I would like to have done a bit more research before posting again here, but I wanted to provide an update before the AGM so that you guys can use this to inform any questions you may want to raise.
In early April I emailed Kris Carlson as an alternate path to try and resolve my concerns about the Akida hardware resources. A few days later I received an email from Peter van der Made. This started a lengthy series of emails exchanged over the last 7 weeks to try and sort out my concerns regarding the hardware resources that are required to meet the claims published for Akida. A chronological, 26 page copy of the entire exchange is attached to this post (
PVDM_Correspondence.pdf), and was only redacted to remove contact information. In the emails from May 13th and 15th he gave permission to share the information.
Some of the highlights from this discussion:
- The Akida neural architecture is a fairly significant departure from SNAP64 and the published patents, and employs some kind of hardware that can be reallocated between synapses and neurons.
- The advertised 10B synapse number is "equivalent synapses", which is easily calculated from the network definition by summing the (filter_size * number_of_strides) * filter_count across all layers. In contrast, the number of physical synapses in an Akida implementation is the sum of filter_size * filter_count across all layers.
- It is still ambiguous what the 1.2M neuron number refers to, but most recently it was defined as an average neuron count. See the 2nd concern below.
- Peter was consistent in stating that the hardware is not multiplexed. If the Akida specification is legitimate, then I think that a proper interpretation of this is probably central to the explanation.

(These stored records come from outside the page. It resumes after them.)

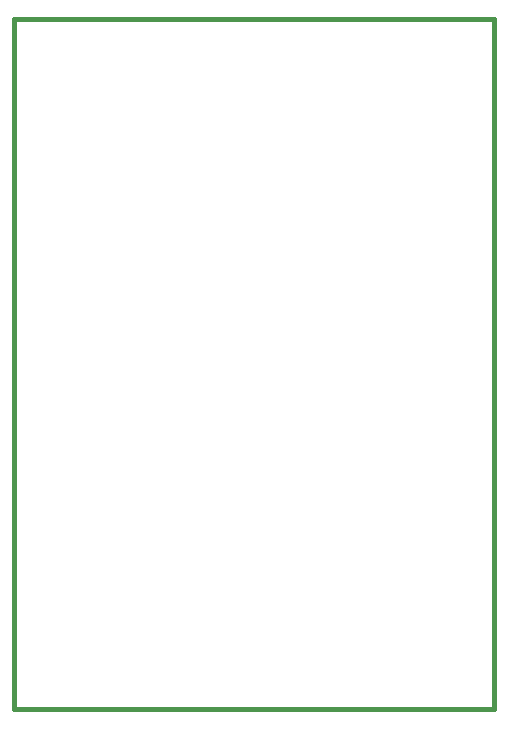
<source format=gbr>
%FSLAX46Y46*%
G04 Gerber Fmt 4.6, Leading zero omitted, Abs format (unit mm)*
G04 Created by KiCad (PCBNEW (2014-10-04 BZR 5163)-product) date So 05 Okt 2014 16:09:57 CEST*
%MOMM*%
G01*
G04 APERTURE LIST*
%ADD10C,0.100000*%
%ADD11C,0.381000*%
G04 APERTURE END LIST*
D10*
D11*
X102870000Y-48260000D02*
X143510000Y-48260000D01*
X143510000Y-48260000D02*
X143510000Y-106680000D01*
X143510000Y-106680000D02*
X102870000Y-106680000D01*
X102870000Y-106680000D02*
X102870000Y-48260000D01*
M02*

</source>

- Peter has been far more available and responsive than I anticipated. He was aware of this thread and expressed a desire to resolve the concerns. He will probably then also be aware of this post and I hope it spurs further clarification.
And a few key concerns:
- After establishing the technique for calculating the number of hardware entities, the network which was given as the exemplar for 10 billion equivalent synapses appears to require resources that are not feasible for a $10-$20 chip with a 28nm process (and probably not even for any price or technology). I could be wrong, but something in the description is going to have to change for me to see that.
- It sometimes seemed that the explanations were changing in response to my further queries. For example, in the first email on April 5 Peter stated that the published neuron and synapse counts were the "maximum number of neurons and maximum number of synapses". This was restated as 1.2M physical neurons and 10B "equivalent synapses" later the same day. But then in the May 17 email he says that "The 1.2M neurons we published is an average figure" after I observed that the given network required more than 1.2M physical neurons.
- In the course of the discussion about the image classifier CNNs, Peter suggested that the discrepancy was due to CNNs reporting "neuron equivalents" and it was inferred that the Akida physical neuron was reused on each convolutional stride. However, that did not align with the subsequent description of the Akida physical neuron and the technique given for calculating physical neurons in Akida ended up being identical to the the count of neurons in a CNN.
As it currently stands, I am unfortunately more concerned about the viability of Akida than I was at the start of this inquiry. Despite having clarified my understanding of the design and published numbers, the task of extracting these clarifications was confusing and the technology still appears to me to not be feasible as it is described. I am open to the possibility that there are still additional explanations that would resolve this - but there is good reason why Loihi has "only" 131K neurons and 130M synapses. I am currently awaiting access to the development environment to see if that can provide additional clarification. If I had to guess at an explanation which would change my mind, I think that the chip specifications could be feasible if the reallocatable hardware is just space in SRAM, and the synaptic and neural hardware entities are actually being reused within a layer (i.e., multiplexing, or serialization, or pipelining) by sequentially pulling and storing values to the SRAM. But Peter repeatedly stated that this is not the case. It's possible that there is a severe disconnect between us on what that actually means.
Lastly, I also contacted Socionext to confirm that the MoU was in place and asked whether materials had been provided by Brainchip for their evaluation. They refused to say anything and would only refer me to the Brainchip press release. I don't think there's much to read into that, but I thought I would share.
If anybody has any questions that they want to ask me before the AGM, you should do so before the 24th. My availability will be limited thereafter.